An ice dam is an occurrence where a ridge of ice forms along the edge of a roof such that melting water under the snow is blocked form leaving the roof by the ridge of ice.
Our roof has an area where ice dams form in a valley of the roof where water is channeled, which when it rains, is just fine. But in a longer, colder, snowier winter like we’re having this year, snow that is heated by heat from the house, or by the sun’s meager heat, melts and then refreezes as the cold gets to it. In most places on our roof (even other valleys), this isn’t a problem, and the water refreezes as icicles.
Small icicles are a result of small amounts of melting where the water flows under the snow, and freezes where it reaches the colder edge of the roof or gutters. But with an ice dam, the water sits behind the ridge of ice at the edge of the roof and freezes there, raising the height of the ridge, and producing a shelf of ice that goes back along the roof. If this goes on long and far enough, the melted water backing up behind the ridge/shelf of ice gets up in under the shingles, and the heat of the house can keep this liquid and allow it to flow in under the shingles, through the roofing materials and into your walls.
Ours is bad due t several factors.
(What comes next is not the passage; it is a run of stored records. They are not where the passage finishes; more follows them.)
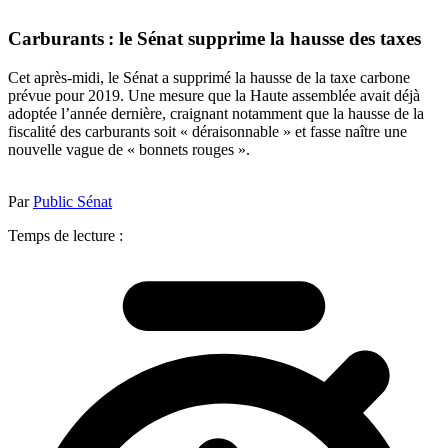
Carburants : le Sénat supprime la hausse des taxes
Cet après-midi, le Sénat a supprimé la hausse de la taxe carbone
prévue pour 2019. Une mesure que la Haute assemblée avait déjà
adoptée l’année dernière, craignant notamment que la hausse de la
fiscalité des carburants soit « déraisonnable » et fasse naître une
nouvelle vague de « bonnets rouges ».
Par
Public Sénat
Temps de lecture :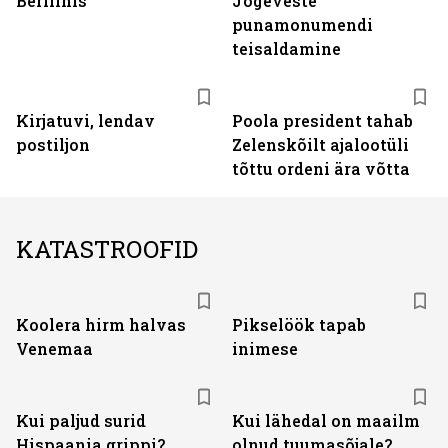
Berliinis
Jõgeveste
punamonumendi
teisaldamine
Kirjatuvi, lendav
Poola president tahab
postiljon
Zelenskõilt ajalootüli
tõttu ordeni ära võtta
KATASTROOFID
Koolera hirm halvas
Pikselöök tapab
Venemaa
inimese
Kui paljud surid
Kui lähedal on maailm
Hispaania grippi?
olnud tuumasõjale?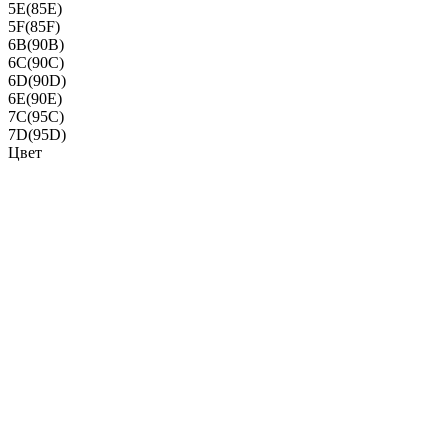
5E(85E)
5F(85F)
6B(90B)
6C(90C)
6D(90D)
6E(90E)
7C(95C)
7D(95D)
Цвет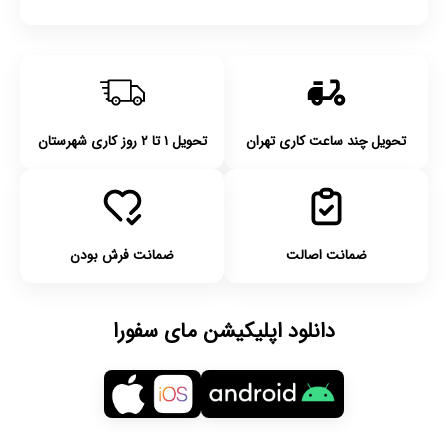
تحویل چند ساعت کاری تهران
تحویل ۱ تا ۲ روز کاری شهرستان
ضمانت اصالت
ضمانت فرش بودن
دانلود اپلیکیشن مای سفورا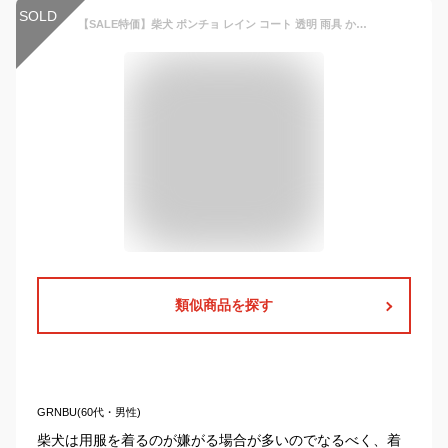
SOLD
【SALE特価】柴犬 ポンチョ レイン コート 透明 雨具 かわいい レインポンチョ 犬用 ペット用 レインコート カッパ おしゃれ 着せやすい柴犬 透明 服 コート 中型犬 犬散歩用 グッズ 冬 おすすめ 透明 犬服 ペットレインコート pet-069【P】
類似商品を探す
GRNBU(60代・男性)
柴犬は用服を着るのが嫌がる場合が多いのでなるべく、着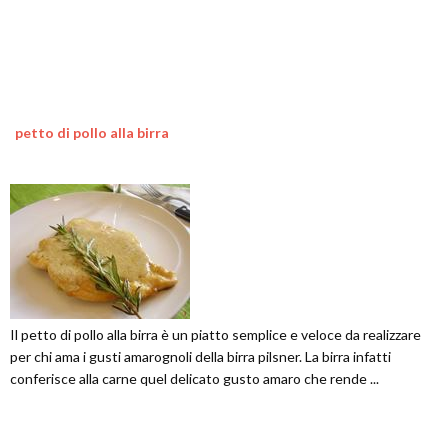
petto di pollo alla birra
Il petto di pollo alla birra è un piatto semplice e veloce da realizzare
per chi ama i gusti amarognoli della birra pilsner. La birra infatti
conferisce alla carne quel delicato gusto amaro che rende ...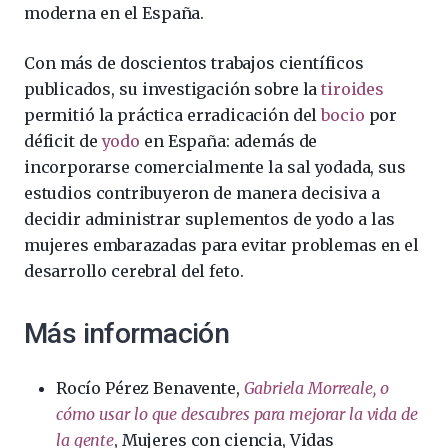
moderna en el España.
Con más de doscientos trabajos científicos
publicados, su investigación sobre la
tiroides
permitió la práctica erradicación del
bocio
por
déficit de
yodo
en España: además de
incorporarse comercialmente la sal yodada, sus
estudios contribuyeron de manera decisiva a
decidir administrar suplementos de yodo a las
mujeres embarazadas para evitar problemas en el
desarrollo cerebral del feto.
Más información
Rocío Pérez Benavente,
Gabriela Morreale, o
cómo usar lo que descubres para mejorar la vida de
la gente
, Mujeres con ciencia, Vidas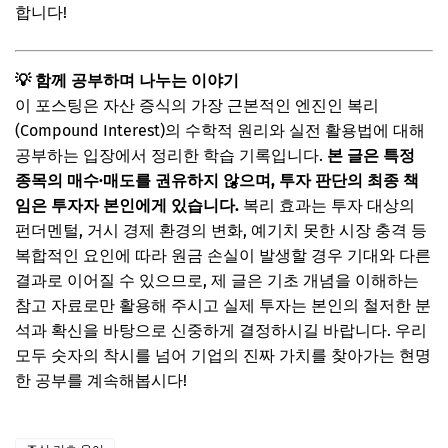
합니다!
💡 함께 공부하며 나누는 이야기
이 포스팅은 자산 증식의 가장 근본적인 엔진인 복리
(Compound Interest)의 수학적 원리와 실전 활용법에 대해
공부하는 입장에서 정리한 학습 기록입니다.
본 글은 특정
종목의 매수·매도를 권유하지 않으며, 투자 판단의 최종 책
임은 투자자 본인에게 있습니다.
복리 효과는 투자 대상의
펀더멘털, 거시 경제 환경의 변화, 예기치 못한 시장 충격 등
복합적인 요인에 따라 원금 손실이 발생할 경우 기대와 다른
결과로 이어질 수 있으므로, 제 글은 기초 개념을 이해하는
참고 자료로만 활용해 주시고 실제 투자는 본인의 철저한 분
석과 확신을 바탕으로 신중하게 결정하시길 바랍니다. 우리
모두 숫자의 착시를 넘어 기업의 진짜 가치를 찾아가는 현명
한 공부를 계속해봅시다!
First, the valley is a place where you are more likely to get a larger amount of water. Second, our house is old (built in 1898), and wasn’t designed to be heat efficient, so heat gets to the roof more (though, if we had some serious coal heat, it would probably melt all the snow as it fell …). And third, the people who owned the house before we did had the bathroom just under the valley redone, and the contractors took out a bunch of the plaster, leaving an open space for hot air to go right up in under the roof and heat the snow just on the outside so the water flows down to the colder roof and freezes.
The major way to deal with an ice dam is to carve a channel through the ice to allow the backed up water to escape. The first step toward doing this is to clear the snow away from the dam and as far up the roof from it as you can, because snow not only can melt to make more water, but also provides a layer of insulation that allows your roof to be warmer which can also lead to more water.
The second step is to cut the channel. A relatively quick and easy way to do this is with a steam-cleaner. I used our Wagner 915, and it worked well, though with 8-10” of ice, it took several tankfulls of steam to cut channels and remove a large section of ice in the valley.
While this might seem slow, it is really safe for the roof, unlike trying to use a propane torch, heat gun/paint stripper, or even a hammer or hatchet.
Another option is to use calcium chloride (which melts ice at -25 degrees F), magnesium chloride (which melts ice at 0 degrees F), or rock salt (which melts ice at +25 degrees F) as a melting agent that is laid on the ice in a line to melt a channel. An easy way to insure that you have enough in the right place is to fill am old stocking or one leg of an old pair of pantyhose with the melting agent, and lay it so that it crosses the entire ice dam from the roof above the dam to where it can just hang over the edge. This will ensure that you melt a nice channel down through the dam, and if you have enough of a melting agent in the stocking, it can keep the channel open even after further snowfall and melting.
These channels, once opened up, allow the new melt-water to make it over the edge of the roof, perhaps giving you icicles, but keeping it from building up and causing damage inside the house.
There are some preventative options. Home Depot offers some calcium chloride bricks that you put up on your roof where you normally get ice dams before it snows and they will melt the snowfall and keep it liquid as it runs off the roof. They are supposedly good for 12″ of snow before needing to be replaced, but realize that that’s about an inch of rain, if you are in a location that might go back and forth between liquid and solid forms of precipitation.
Another option would be to get a ‘heat tape’ or ‘heat line’ to run along your roof and gutters.
Most all of these are ON as soon as you plug them in, so there are some temperature-based controllers that will turn them on when the temperature drops below a certain threshold, and turn them off when the temperature warms up enough, thus saving you on electricity costs, and from overheating your roofing.
These lines are clipped to your shingles and are usually run in a zig-zag along the eaves to provide channels over the cooler overhang parts of the roof.